Religious Leadership and the Religions January 12, 2013

You aren’t a leader if you can’t lead across cultures in a complex religious environment.  . . . I continue to muse on a read through three years of the HBR.

In the last blog I suggested that the classical liberal arts university and its dedication to leadership got distorted by the demands for technical knowledge,  vocational training, and faculty self-interest. What about seminaries?

I suspect that a similar process has occurred in theological education.

To go back a bit, Richard Baxter’s “The Reformed Pastor” was more than a little bit a psychology-based leadership manual for the 17th century. Reading him one is reminded that people skills have always been central to pastoral leadership.

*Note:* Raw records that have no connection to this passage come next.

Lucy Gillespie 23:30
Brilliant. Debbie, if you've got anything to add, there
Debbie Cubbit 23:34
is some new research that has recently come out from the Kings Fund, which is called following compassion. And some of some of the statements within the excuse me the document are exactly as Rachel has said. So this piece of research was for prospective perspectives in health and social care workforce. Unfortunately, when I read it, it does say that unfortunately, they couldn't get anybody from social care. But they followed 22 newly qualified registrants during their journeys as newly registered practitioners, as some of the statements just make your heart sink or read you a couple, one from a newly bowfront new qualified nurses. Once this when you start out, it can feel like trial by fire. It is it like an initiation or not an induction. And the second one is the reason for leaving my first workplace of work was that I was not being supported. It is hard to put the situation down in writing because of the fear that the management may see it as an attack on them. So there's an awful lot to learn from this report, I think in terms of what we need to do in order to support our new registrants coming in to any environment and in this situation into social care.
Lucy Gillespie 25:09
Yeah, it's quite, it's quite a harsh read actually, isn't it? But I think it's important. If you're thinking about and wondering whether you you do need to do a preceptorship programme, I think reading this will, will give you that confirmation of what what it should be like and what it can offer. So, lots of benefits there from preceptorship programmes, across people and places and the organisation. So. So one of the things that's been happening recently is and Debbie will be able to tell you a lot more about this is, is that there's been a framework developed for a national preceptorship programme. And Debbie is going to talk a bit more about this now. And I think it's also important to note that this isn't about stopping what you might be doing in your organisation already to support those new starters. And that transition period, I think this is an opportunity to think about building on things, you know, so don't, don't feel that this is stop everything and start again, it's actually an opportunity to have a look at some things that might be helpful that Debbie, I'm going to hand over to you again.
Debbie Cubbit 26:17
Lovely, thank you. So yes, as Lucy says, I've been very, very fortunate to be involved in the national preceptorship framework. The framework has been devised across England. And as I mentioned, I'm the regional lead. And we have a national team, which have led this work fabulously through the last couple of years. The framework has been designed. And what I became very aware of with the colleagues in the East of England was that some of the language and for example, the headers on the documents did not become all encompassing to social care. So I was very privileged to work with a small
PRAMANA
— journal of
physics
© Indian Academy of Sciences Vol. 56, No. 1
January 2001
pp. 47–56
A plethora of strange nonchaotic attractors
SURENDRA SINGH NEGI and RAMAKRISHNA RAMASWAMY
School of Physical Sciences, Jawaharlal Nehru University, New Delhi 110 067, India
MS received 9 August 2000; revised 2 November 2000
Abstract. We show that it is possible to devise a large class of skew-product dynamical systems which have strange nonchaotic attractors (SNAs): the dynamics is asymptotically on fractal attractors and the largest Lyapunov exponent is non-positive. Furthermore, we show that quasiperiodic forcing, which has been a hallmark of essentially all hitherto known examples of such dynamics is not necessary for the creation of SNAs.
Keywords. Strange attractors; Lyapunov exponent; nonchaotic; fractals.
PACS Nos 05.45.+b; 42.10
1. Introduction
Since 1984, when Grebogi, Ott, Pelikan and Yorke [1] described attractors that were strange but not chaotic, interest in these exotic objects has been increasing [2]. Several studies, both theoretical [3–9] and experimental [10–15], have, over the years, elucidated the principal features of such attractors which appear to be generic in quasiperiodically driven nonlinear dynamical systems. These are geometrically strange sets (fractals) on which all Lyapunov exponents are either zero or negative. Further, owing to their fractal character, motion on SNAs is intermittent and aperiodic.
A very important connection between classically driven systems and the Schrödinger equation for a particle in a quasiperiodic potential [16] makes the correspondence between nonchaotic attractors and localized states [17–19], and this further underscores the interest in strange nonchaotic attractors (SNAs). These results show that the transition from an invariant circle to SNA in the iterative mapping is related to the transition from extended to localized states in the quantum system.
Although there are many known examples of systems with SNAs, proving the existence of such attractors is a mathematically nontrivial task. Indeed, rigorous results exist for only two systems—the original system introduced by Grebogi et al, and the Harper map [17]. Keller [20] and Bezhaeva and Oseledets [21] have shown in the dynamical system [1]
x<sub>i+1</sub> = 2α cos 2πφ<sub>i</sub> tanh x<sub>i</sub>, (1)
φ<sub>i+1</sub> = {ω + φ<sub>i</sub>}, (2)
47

But the American environment posed some special challenges to those who prepared people for Christian leadership. American Christianity was born in doctrinal controversy and disagreements about proper Christian practice. A pastoral leader, from the very beginning, had to be a robust apologist for his (and later her) denomination. Proselytism was always the favored method of evangelism, and pastoral leadership involved more than a little bit of theological martial arts.

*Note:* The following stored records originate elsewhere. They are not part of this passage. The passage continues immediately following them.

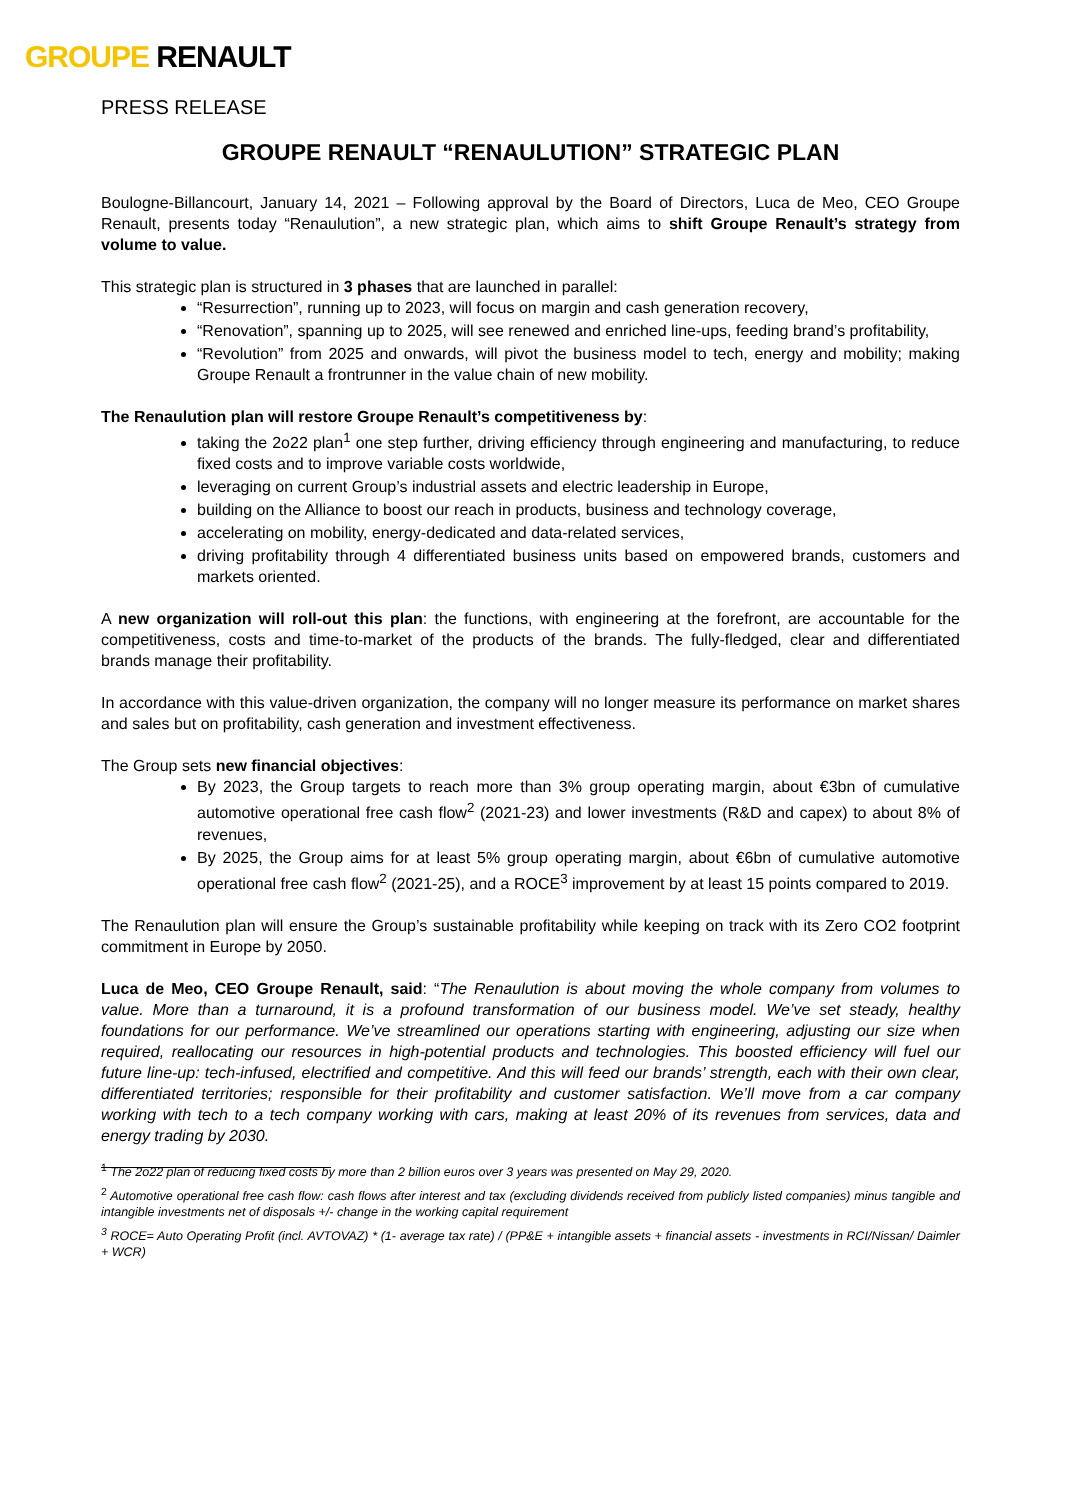GROUPE RENAULT
PRESS RELEASE
GROUPE RENAULT “RENAULUTION” STRATEGIC PLAN
Boulogne-Billancourt, January 14, 2021 – Following approval by the Board of Directors, Luca de Meo, CEO Groupe Renault, presents today “Renaulution”, a new strategic plan, which aims to shift Groupe Renault’s strategy from volume to value.
This strategic plan is structured in 3 phases that are launched in parallel:
“Resurrection”, running up to 2023, will focus on margin and cash generation recovery,
“Renovation”, spanning up to 2025, will see renewed and enriched line-ups, feeding brand’s profitability,
“Revolution” from 2025 and onwards, will pivot the business model to tech, energy and mobility; making Groupe Renault a frontrunner in the value chain of new mobility.
The Renaulution plan will restore Groupe Renault’s competitiveness by:
taking the 2o22 plan<sup>1</sup> one step further, driving efficiency through engineering and manufacturing, to reduce fixed costs and to improve variable costs worldwide,
leveraging on current Group’s industrial assets and electric leadership in Europe,
building on the Alliance to boost our reach in products, business and technology coverage,
accelerating on mobility, energy-dedicated and data-related services,
driving profitability through 4 differentiated business units based on empowered brands, customers and markets oriented.
A new organization will roll-out this plan: the functions, with engineering at the forefront, are accountable for the competitiveness, costs and time-to-market of the products of the brands. The fully-fledged, clear and differentiated brands manage their profitability.
In accordance with this value-driven organization, the company will no longer measure its performance on market shares and sales but on profitability, cash generation and investment effectiveness.
The Group sets new financial objectives:
By 2023, the Group targets to reach more than 3% group operating margin, about €3bn of cumulative automotive operational free cash flow<sup>2</sup> (2021-23) and lower investments (R&D and capex) to about 8% of revenues,
By 2025, the Group aims for at least 5% group operating margin, about €6bn of cumulative automotive operational free cash flow<sup>2</sup> (2021-25), and a ROCE<sup>3</sup> improvement by at least 15 points compared to 2019.
The Renaulution plan will ensure the Group’s sustainable profitability while keeping on track with its Zero CO2 footprint commitment in Europe by 2050.
Luca de Meo, CEO Groupe Renault, said: “The Renaulution is about moving the whole company from volumes to value. More than a turnaround, it is a profound transformation of our business model. We’ve set steady, healthy foundations for our performance. We’ve streamlined our operations starting with engineering, adjusting our size when required, reallocating our resources in high-potential products and technologies. This boosted efficiency will fuel our future line-up: tech-infused, electrified and competitive. And this will feed our brands’ strength, each with their own clear, differentiated territories; responsible for their profitability and customer satisfaction. We’ll move from a car company working with tech to a tech company working with cars, making at least 20% of its revenues from services, data and energy trading by 2030.
<sup>1</sup> The 2o22 plan of reducing fixed costs by more than 2 billion euros over 3 years was presented on May 29, 2020.
<sup>2</sup> Automotive operational free cash flow: cash flows after interest and tax (excluding dividends received from publicly listed companies) minus tangible and intangible investments net of disposals +/- change in the working capital requirement
<sup>3</sup> ROCE= Auto Operating Profit (incl. AVTOVAZ) * (1- average tax rate) / (PP&E + intangible assets + financial assets - investments in RCI/Nissan/ Daimler + WCR)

Modernity brought new challenges. The pastor not only had to fend off the attacks of other denominations. The pastor had to keep Christianity relevant to those folks who found it increasingly old fashioned and were drawn to other forms of social, intellectual, and spiritual engagement. New religious options only added to the pressure. The pastor as denominational apologist had to also be the pastor as master of marketing the Christian brand in a market where (largely Asian) imports and plain old religious indifference were increasingly attractive.

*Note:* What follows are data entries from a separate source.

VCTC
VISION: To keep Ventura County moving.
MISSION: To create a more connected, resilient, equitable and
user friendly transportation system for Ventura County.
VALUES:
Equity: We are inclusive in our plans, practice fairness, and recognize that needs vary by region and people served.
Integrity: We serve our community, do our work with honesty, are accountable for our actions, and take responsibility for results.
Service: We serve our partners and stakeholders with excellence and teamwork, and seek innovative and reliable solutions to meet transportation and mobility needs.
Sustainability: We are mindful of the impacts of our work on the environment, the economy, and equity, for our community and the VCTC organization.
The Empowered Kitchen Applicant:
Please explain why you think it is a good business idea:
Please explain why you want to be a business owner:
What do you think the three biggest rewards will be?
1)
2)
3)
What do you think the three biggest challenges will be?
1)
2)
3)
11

Nor can we forget how modernity turned the world of religious authority upside down. Pastors now needed to learn new ways to authoritatively interpret scripture, ways that required high levels of technical expertise across several fields. And they needed to defend that authority from attacks in every direction. Or thought they did.

And of course, as in the university, demands for technical expertise increased as the employers of pastors – both denominations and churches – morphed into organizations far more complex than their forebears. Fixed liturgies and hymnals gave way to a demand for liturgical experimentation and ever more contemporary music. Multiple, and different, and even unprecedented worship forms were required. Pastoral counseling became a specialized field demanding psychological training, even as preaching became as much the science of rhetoric as exegesis and exhortation. After all, preachers now competed with standards of entertaining speech set by radio and television. Church finances, once managed through a single checkbook, turned into small business (or even large business!) management. The ever growing denominational demands for statistics and measurable results turned pastoral leaders into ecclesial accountants.

In the midst of all these demands the essentials of preparing leaders for churches may have been forgotten. Indeed I think it has been forgotten. For leadership, however important the various forms of technical expertise, is fundamentally about understanding humans, human nature, and human relationships. And in the seminary as in the university, this understanding is cultivated best through both continual engagement with fellow humans in an organizational setting, the actual practice of leadership (which is not the same as being in ministry) and the study of literature, history, philosophy, and more recently human religions and culture.

This is even more the case as increasing numbers of incoming students to our theological seminaries do not have a liberal arts education or any extensive experience in managing people. Their biggest problem isn’t their oft-lamented lack of background in literary criticism, philosophical reflection, or historical knowledge. It is their lack of understanding of themselves and their fellow humans. It is easy (especially for bishops) to forget that running a successful business isn’t the same as being a leader.

So it might be a good thing if pastors in training read the Harvard Business Review. Not because being a pastor is the same thing as running a business, but because the HBR understands that leadership is all about gaining a practical understanding of yourself and those around you. Something too easily forgotten by those of us in the God-quad.